Sería a través de la relajación y el aire. Permitimos que la emoción no se adueñe de un lugar en el cuerpo y que se derrita por todo nuestro instrumento musical y lleno de humanidad. Y creo que esta es la clave para dejar que la invitada de honor entre a saludarte sea la que sea.
Dejar que el aire entre pero a veces no es un poquito de aire el que necesita esa emoción para ser liberada. A veces es un “muchito” en función del tipo de emoción que sea.
Si pongo como ejemplo la escena II del acto I de “Ricardo III” Shakespeare.
Cuando Lady Anne lleva el ataúd del padre de su difunto esposo, el rey Enrique VI, a la tumba. Y sabe que Ricardo lo mató como también mató a su marido, el príncipe Eduardo. Entra Ricardo y ella exaspera: “Demonio asqueroso, por Dios vete, y no nos perturbes. Pues tú has hecho tu infierno de la tierra feliz, llenándola con gritos de maldición y hondos clamores. Si te complace observar tus horrendas acciones, observa este modelo de tus carnicerías. ¡Oh, señores, ved, ved! ¡Las heridas de Enrique muerto abren sus bocas cuajadas y vuelven a sangrar! Enrojece, enrojece, bulto de sucia deformidad; tu presencia hace que vuelvan a sangrar las venas yertas y vacías que ya no tienen”.
¿Cómo vamos a ceder y entregarnos a ese momento si no es creando la vulnerabilidad, permeabilidad y espaciosidad en el centro de nuestro plexo solar?
Soltar, aflojar y no hacer nada con la musculatura de la cara para que esa gran emoción de furia, impotencia, desgarro, dolor… sea recogida por el aire en la panza y transformada en las palabras que propone el autor. ¡Y se termina!
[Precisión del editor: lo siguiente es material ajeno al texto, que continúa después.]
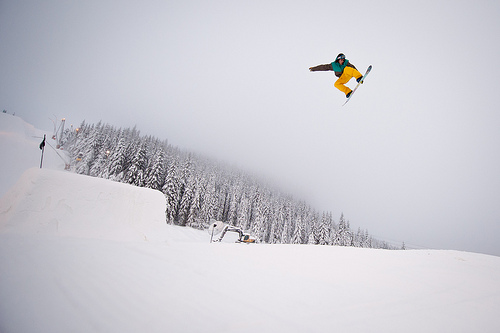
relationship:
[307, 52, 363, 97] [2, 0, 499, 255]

Esto es una buena noticia. Si lees todo el texto vas a saber donde acaba porque el pensamiento cambia. Es lo que tienen los grandes autores, claro. Sería muy aburrido y pastoso que toda la escena estuviera teñida de la misma emoción. No entenderíamos nada. Si absolutamente he abrazado la emoción que está llamando a mi puerta se termina desvaneciendo del todo. Es parecido a cuando una ola te da un revolcón en el mar, si es lo suficientemente fuerte, dura unos segundos, pero a ti se te hacen eternos. Ahí no hay otra que entregarte a la sacudida y luego sales con el pelo revuelto, el cuerpo del revés, la respiración entrecortada, con el corazón a mil, medio mareada, buscando tus apoyos…
Así que cuanto más entrenemos el respirar como un bebé o como un animal. Dejando que el aire vaya a su aire en cada momento. Sin control y con la frescura de la espontaneidad más fácil será luego dejar espacio a la emoción.
Así no se convierte en el gran fantasma de “ay es que si lloro no voy a acabar nunca” “no quiero llorar que luego no puedo hablar” “si me dejo sentir la tristeza no voy a salir de la cama” “si dejo salir mi enfado me llevo todo lo que hay por delante”.
Y así nos pasamos los días e incluso años siendo esclavos de una narrativa mental que no hace más que achicarnos y controlarnos. Y que se traduce en una especie de traje sonoro que constriñe algunas emociones, las elegidas, por no sé quien y para no sé qué.